MOSTRE/ A Venezia l’urlo della natura della ‘Genesi’ di Salgado

Sebastiao Salgado, considerato il più importante fotografo documentario del nostro tempo, fa capire che il suo lavoro, il suo ultimo progetto cominciato una decina di anni fa alle Galapagos e sviluppatosi in angoli ‘perdutì del mondo, è un inno alla vita, al mondo »com’era e com’è«. Un viaggio alla scoperta del »nostro ambiente«, con una forte valenza spirituale nei confronti della natura, ma anche un grido di allarme e un monito: »ci deve essere l’impegno di tutti per lavorare per salvare il nostro pianeta«, a partire dai governi.
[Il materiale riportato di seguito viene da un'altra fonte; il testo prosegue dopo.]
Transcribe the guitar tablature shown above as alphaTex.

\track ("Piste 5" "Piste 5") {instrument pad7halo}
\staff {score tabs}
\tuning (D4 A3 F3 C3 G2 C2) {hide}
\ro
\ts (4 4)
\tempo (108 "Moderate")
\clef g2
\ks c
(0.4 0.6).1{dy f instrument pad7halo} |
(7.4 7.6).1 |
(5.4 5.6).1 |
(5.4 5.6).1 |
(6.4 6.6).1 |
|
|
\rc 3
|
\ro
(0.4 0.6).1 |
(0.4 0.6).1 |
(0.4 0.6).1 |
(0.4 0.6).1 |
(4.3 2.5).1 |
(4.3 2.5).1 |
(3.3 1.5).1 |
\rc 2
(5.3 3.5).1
Salgado è a Venezia, ai ‘Tre Ocì alle Zitelle, per la vernice della mostra »Genesi« – aperta da domani all’11 maggio – che, attraverso 240 fotografie, documenta la sua ricerca tesa a contribuire alla salvaguardia del pianeta, a un cambio dello stile di vita, a creare una nuova armonia tra uomo e natura. »Noi – dice – siamo parte di un tutto che ci avvolge. Pensiamo di vivere a lungo ma viviamo in una natura che vive molto più a lungo di noi. Non possiamo non pensare di essere parte di un tutto. Il mio è un progetto di vita«. Il fotografo parla del suo prossimo progetto, del fatto che i soldi per i grandi interventi a favore di un nuovo rapporto tra uomo e natura si possono trovare, basta cambiare prospettiva – »pensiamo a quanto costano gli aerei da combattimento« -, del bisogno di lavorare »per non lasciare un deserto attorno a noi« visto che tra qualche decennio gran parte degli abitanti del mondo vivranno in megalopoli. Ma a ‘urlarè sono soprattutto le sue foto: dalle foreste tropicali dell’Amazzonia, del Congo, dell’Indonesia e della Nuova Guinea ai ghiacciai dell’Antartide, dalla taiga dell’Alaska ai deserti dell’America e dell’Africa; e poi ancora, le montagne dell’America, del Cile e della Siberia. »Personalmente – ha dichiarato Salgado – vedo questo progetto come un percorso potenziale verso la riscoperta del ruolo dell’uomo in natura. L’ho chiamato Genesi perchè, per quanto possibile, desidero tornare alle origini del pianeta: all’acqua e al fuoco da cui è scaturita la vita; alle specie animali che hanno resistito all’addomesticamento; alle remote tribù dagli stili di vita cosiddetti primitivi e ancora incontaminati; agli esempi esistenti di forme primigenie di insediamenti e organizzazione umane«.